If you didn’t know that Jack Kerouac’s novel On the Road was a seminal influence on postwar America, that it helped define a generation and even determined the course of significant aspects of modern pop culture, you would never, ever guess it from this lifeless, soulless, pointless adaptation.
Director Walter Salles and screenwriter Jose Rivera bizarrely strip all cultural and historical context from a tale that desperately needs it today, 65 years after it is set — without that, their film looks like nothing so much as a random assemblage of man-boy exploits as self-indulgent layabouts smoke pot, listen to jazz, and write poetry. Just what the hell is wannabe writer — and stand-in for the author — Sal Paradise (Sam Riley) rebelling against? In what way is the world failing to meet his expectations? What is it about his new friend Dean Moriarty (Garrett Hedlund) that makes him, in Sal’s eyes, “holy”? We haven’t got a clue.

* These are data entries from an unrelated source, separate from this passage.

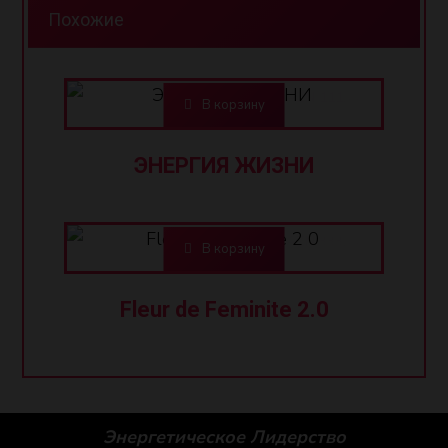
Похожие
AZN
111,00
В корзину
ЭНЕРГИЯ ЖИЗНИ
AZN
333,00
В корзину
Fleur de Feminite 2.0
Энергетическое Лидерство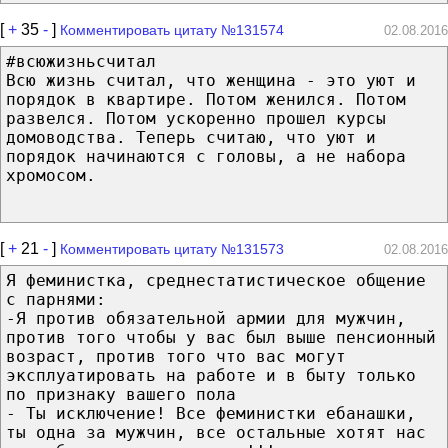
[
+
35
-
]
Комментировать цитату №131574
02.08.2016
#всюжизньсчитал
Всю жизнь считал, что женщина - это уют и
порядок в квартире. Потом женился. Потом
развелся. Потом ускоренно прошел курсы
домоводства. Теперь считаю, что уют и
порядок начинаются с головы, а не набора
хромосом.
[
+
21
-
]
Комментировать цитату №131573
02.08.2016
Я феминистка, среднестатистическое общение
с парнями:
-Я против обязательной армии для мужчин,
против того чтобы у вас был выше пенсионный
возраст, против того что вас могут
эксплуатировать на работе и в быту только
по признаку вашего пола
- Ты исключение! Все феминистки ебанашки,
ты одна за мужчин, все остальные хотят нас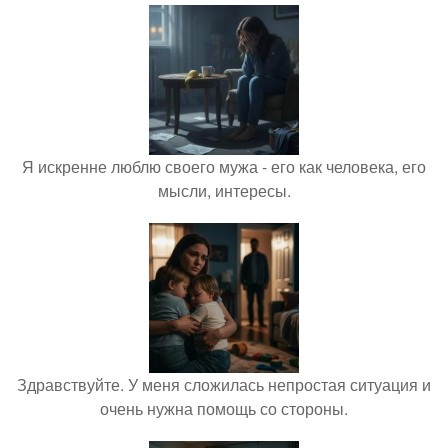
Я искренне люблю своего мужа - его как человека, его
мысли, интересы.
Здравствуйте. У меня сложилась непростая ситуация и
очень нужна помощь со стороны.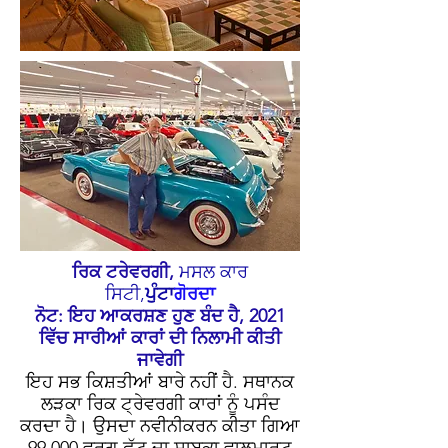
ਰਿਕ ਟਰੇਵਰਗੀ,
ਮਸਲ ਕਾਰ
ਸਿਟੀ
,
ਪੁੰਟਾ
ਗੋਰਦਾ
ਨੋਟ: ਇਹ ਆਕਰਸ਼ਣ ਹੁਣ ਬੰਦ ਹੈ, 2021
ਵਿੱਚ ਸਾਰੀਆਂ ਕਾਰਾਂ ਦੀ ਨਿਲਾਮੀ ਕੀਤੀ
ਜਾਵੇਗੀ
ਇਹ ਸਭ ਕਿਸ਼ਤੀਆਂ ਬਾਰੇ ਨਹੀਂ ਹੈ. ਸਥਾਨਕ
ਲੜਕਾ ਰਿਕ ਟ੍ਰੇਵਰਗੀ ਕਾਰਾਂ ਨੂੰ ਪਸੰਦ
ਕਰਦਾ ਹੈ। ਉਸਦਾ ਨਵੀਨੀਕਰਨ ਕੀਤਾ ਗਿਆ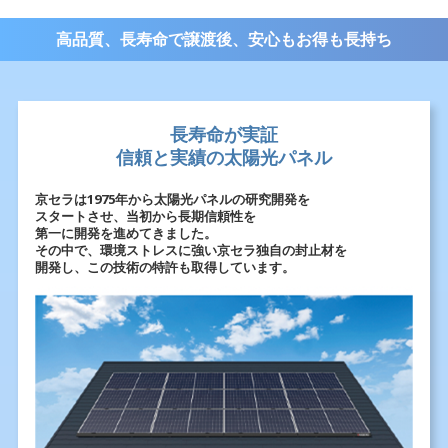
高品質、長寿命で譲渡後、安心もお得も長持ち
長寿命が実証
信頼と実績の太陽光パネル
京セラは1975年から太陽光パネルの研究開発を
スタートさせ、当初から長期信頼性を
第一に開発を進めてきました。
その中で、環境ストレスに強い京セラ独自の封止材を
開発し、この技術の特許も取得しています。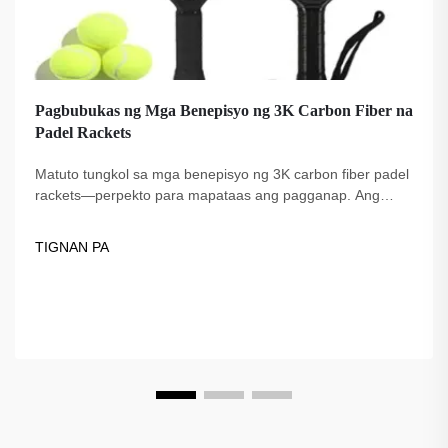
Pagbubukas ng Mga Benepisyo ng 3K Carbon Fiber na
Padel Rackets
Matuto tungkol sa mga benepisyo ng 3K carbon fiber padel
rackets—perpekto para mapataas ang pagganap. Ang
Fuzhou Dingzuo, isang tagapagtustos na itinatag noong
2018, ay nag-aalok ng de-kalidad, pinagkakatiwalaan ng
TIGNAN PA
mga propesyonal, at USAPA-compliant na mga opsyon.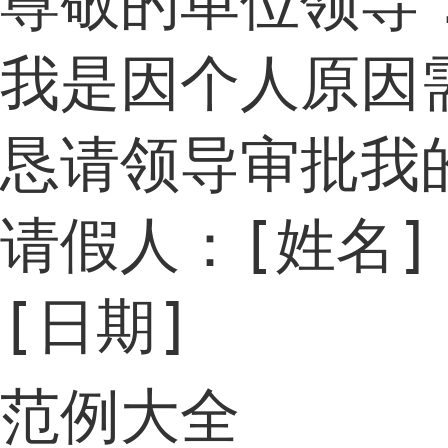
尊敬的单位领导：
我是因个人原因
恳请领导审批我
请假人：[姓名]

[日期]
范例大全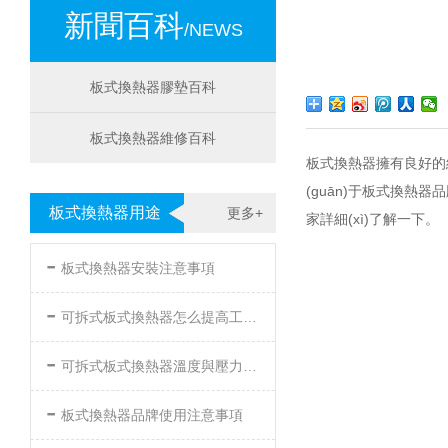
新聞百科
/NEWS
板式換熱器膠墊百科
板式換熱器維修百科
板式換熱器擁有良好的結(
(guān)于板式換熱器
板式換熱器用途
更多+
家詳細(xì)了解一下。
-
板式換熱器安裝注意事項
-
可拆式板式換熱器怎么提高工作效率
-
可拆式板式換熱器溫度與壓力的要求
-
板式換熱器品牌使用注意事項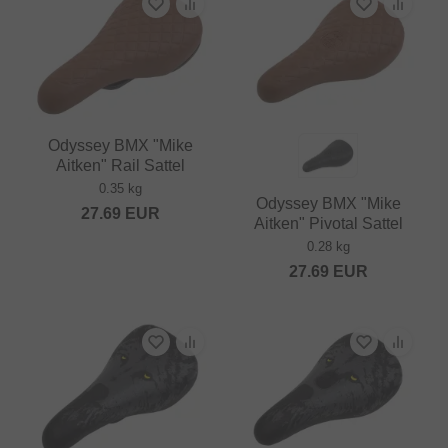
Odyssey BMX "Mike
Aitken" Rail Sattel
0.35 kg
Odyssey BMX "Mike
27.69
EUR
Aitken" Pivotal Sattel
0.28 kg
27.69
EUR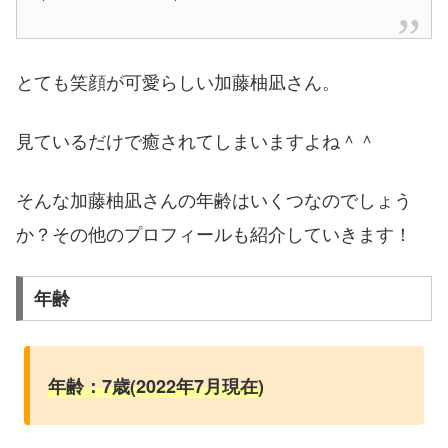
とても笑顔が可愛らしい加藤柚凪さん。
見ているだけで癒されてしまいますよね＾＾
そんな加藤柚凪さんの年齢はいくつなのでしょう
か？その他のプロフィールも紹介していきます！
年齢
年齢：7歳(2022年7月現在)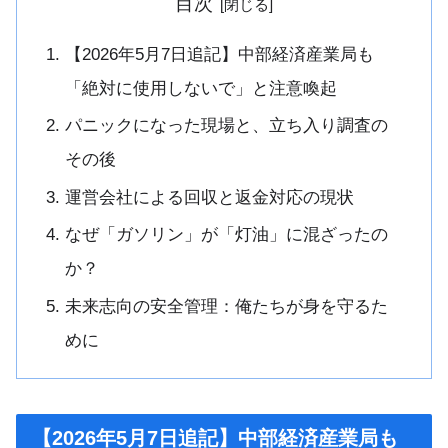
目次
【2026年5月7日追記】中部経済産業局も
「絶対に使用しないで」と注意喚起
パニックになった現場と、立ち入り調査の
その後
運営会社による回収と返金対応の現状
なぜ「ガソリン」が「灯油」に混ざったの
か？
未来志向の安全管理：俺たちが身を守るた
めに
【2026年5月7日追記】中部経済産業局も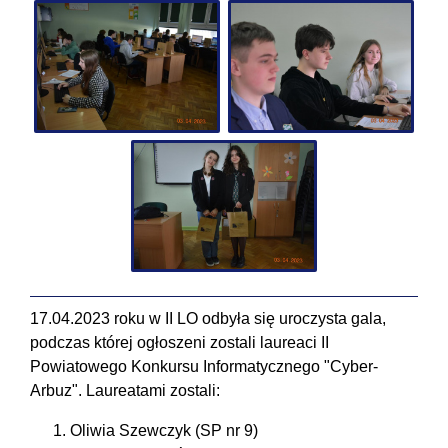
17.04.2023 roku w II LO odbyła się uroczysta gala,
podczas której ogłoszeni zostali laureaci II
Powiatowego Konkursu Informatycznego "Cyber-
Arbuz". Laureatami zostali:
Oliwia Szewczyk (SP nr 9)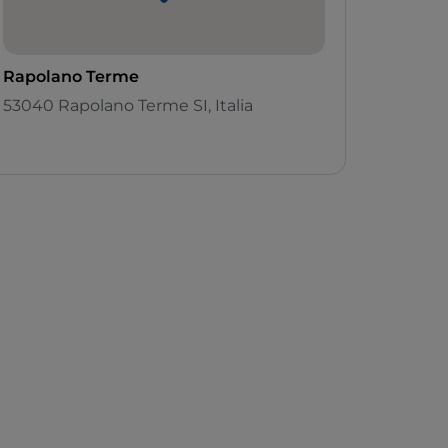
Rapolano Terme
53040 Rapolano Terme SI, Italia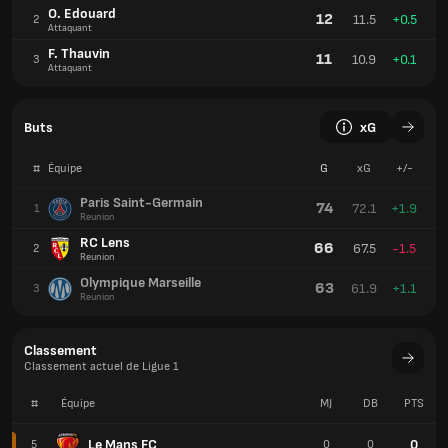
O. Edouard
12
11.5
+0.5
2
Attaquant
F. Thauvin
11
10.9
+0.1
3
Attaquant
Buts
xG
#
Équipe
G
xG
+/-
Paris Saint-Germain
74
72.1
+1.9
1
Reunion
RC Lens
66
67.5
-1.5
2
Reunion
Olympique Marseille
63
61.9
+1.1
3
Reunion
Classement
Classement actuel de Ligue 1
#
Équipe
MJ
DB
PTS
Le Mans FC
0
5
0
0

Sal and Dean, as they are presented here, are no different — no different — than Bill and Ted, Wayne and Garth, the Hangover guys, or Harold and Kumar, except perhaps for their gorgeous period setting. (The film looks amazing. The same cannot be said for the content.) If we’re meant to take it that Kerouac set the stage for stoner bromances, no thank you. Sal and Dean talk about how they might get around to talking about stuff without ever actually getting around to saying anything of substance. In fact, perhaps the only moment consisting of something close to an authentic philosophical take on the world — as crass as it may be — comes from Amy Adams’ kooky rural Louisiana housewife, who explains to Elisabeth Moss and Kristen Stewart, the ill-treated toys of the men here, that there’s a certain necessity in giving men oral sex..
The narrative is nothing but Sal chasing Dean (and once or twice Dean chasing Sal) around the country — between Denver and San Francisco and New York and New Orleans — doing odd jobs and being miserable. Sometimes Sal is driven to scribble things on paper, once so inspired that he runs out of paper and has to resort to using newspaper, and even wears pencils down to stubs, but what he’s writing is left a mystery. (The suggestion is that he’s writing the very story we see on-screen, but as already noted, we get no indication as to why this story is worth telling.) It’s as if the entire film is made up of all the bits in between the interesting bits (which have been cut out). It’s a shameful waste of a fantastic cast, which also features Kirsten Dunst, Viggo Mortensen, Steve Buscemi, and Alice Braga.
Why did this story hit like a ton of cultural bricks in the 1950s? Why is it still important today? This On the Road has no insight and no hindsight.